Да брось Поликарп Кузьмич, ты как из Тайного приказа, все интриги ищешь. Я сам лично из лесу его привез, никто мне его не подсылал. Так, что решай, или лечит или нет, воля твоя.
Воевода раздумывал недолго:
– А пускай лечит, я ведь вижу, что недолго страдальцу жить осталось. А тут, чем черт не шутит, может и поможет чем, – сказав это, он стукнул себя по губам:
– Ну вот, опять нечистую силу вспомнил, ох прости господь прегрешения мои тяжкие. Давай лекарь, рассказывай дальше, какие-такие травы надо больному пить
– Вам Поликарп Кузьмич я все расскажу и покажу, но только не при этом немце, вон он стоит, уши уже навострил, хочет мои секреты выведать.
– Хе, хе, довольно засмеялся воевода. Это ты правду сказал, у немца уши сразу покраснели. Пошел вон Курт! завтра за расчетом приходи.

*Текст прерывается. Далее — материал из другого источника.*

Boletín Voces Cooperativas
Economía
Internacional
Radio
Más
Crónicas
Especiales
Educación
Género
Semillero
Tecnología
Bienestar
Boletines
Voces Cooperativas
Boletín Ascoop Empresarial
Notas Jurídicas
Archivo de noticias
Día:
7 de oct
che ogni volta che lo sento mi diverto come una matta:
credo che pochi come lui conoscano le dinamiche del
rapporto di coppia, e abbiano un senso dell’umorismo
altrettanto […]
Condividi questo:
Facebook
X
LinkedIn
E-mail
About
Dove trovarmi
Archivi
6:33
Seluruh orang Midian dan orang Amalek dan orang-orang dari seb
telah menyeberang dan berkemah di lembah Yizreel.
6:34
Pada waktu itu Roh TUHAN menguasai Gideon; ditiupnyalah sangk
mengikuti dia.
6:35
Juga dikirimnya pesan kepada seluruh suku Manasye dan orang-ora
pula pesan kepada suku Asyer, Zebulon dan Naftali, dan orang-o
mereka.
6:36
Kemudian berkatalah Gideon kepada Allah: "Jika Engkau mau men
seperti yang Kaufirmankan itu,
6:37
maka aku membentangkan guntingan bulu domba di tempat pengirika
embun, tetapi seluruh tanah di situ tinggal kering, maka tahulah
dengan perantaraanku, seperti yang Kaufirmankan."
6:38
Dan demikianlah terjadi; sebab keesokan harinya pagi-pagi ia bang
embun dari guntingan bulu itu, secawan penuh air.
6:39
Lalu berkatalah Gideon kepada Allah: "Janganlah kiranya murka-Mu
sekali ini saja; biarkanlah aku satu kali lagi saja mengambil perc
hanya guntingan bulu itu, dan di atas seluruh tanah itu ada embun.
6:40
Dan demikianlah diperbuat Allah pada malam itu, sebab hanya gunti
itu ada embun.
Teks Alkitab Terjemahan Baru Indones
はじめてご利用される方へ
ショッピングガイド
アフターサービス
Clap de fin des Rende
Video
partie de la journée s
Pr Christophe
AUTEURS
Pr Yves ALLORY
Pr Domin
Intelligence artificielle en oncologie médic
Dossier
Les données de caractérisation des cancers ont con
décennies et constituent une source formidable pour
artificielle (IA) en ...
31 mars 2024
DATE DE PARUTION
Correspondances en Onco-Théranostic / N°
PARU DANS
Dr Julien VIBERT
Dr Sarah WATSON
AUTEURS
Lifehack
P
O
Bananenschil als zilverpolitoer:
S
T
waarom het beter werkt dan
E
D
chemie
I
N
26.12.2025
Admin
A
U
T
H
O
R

И вот я остался в тереме воеводы, и лечу, так дорогого ему, дядьку. Все мои отвары и настойки, которые я каждый день приносил, мне приходилось пробовать самолично, затем пробовал холоп из дворни, и только после этого чашка с настойкой была у пациента. Несмотря на прием настоя наперстянки, и отвара хвощей, как мочегонного, запрета на соленую пищу, улучшение шло медленно. Удивительно, что оно вообще было. Уж очень было выражено атеросклеротическое поражение миокарда у больного. Но прошла неделя и больной смог встать и пройтись. Кроме того, я рекомендовал сводить его в баню после этого от него, по крайней мере, не воняло. Через месяц состояние больного улучшилось прилично, он выходил на улицу, мог вести достаточно длинные беседы с племянником. А я задумывался, что же делать дальше.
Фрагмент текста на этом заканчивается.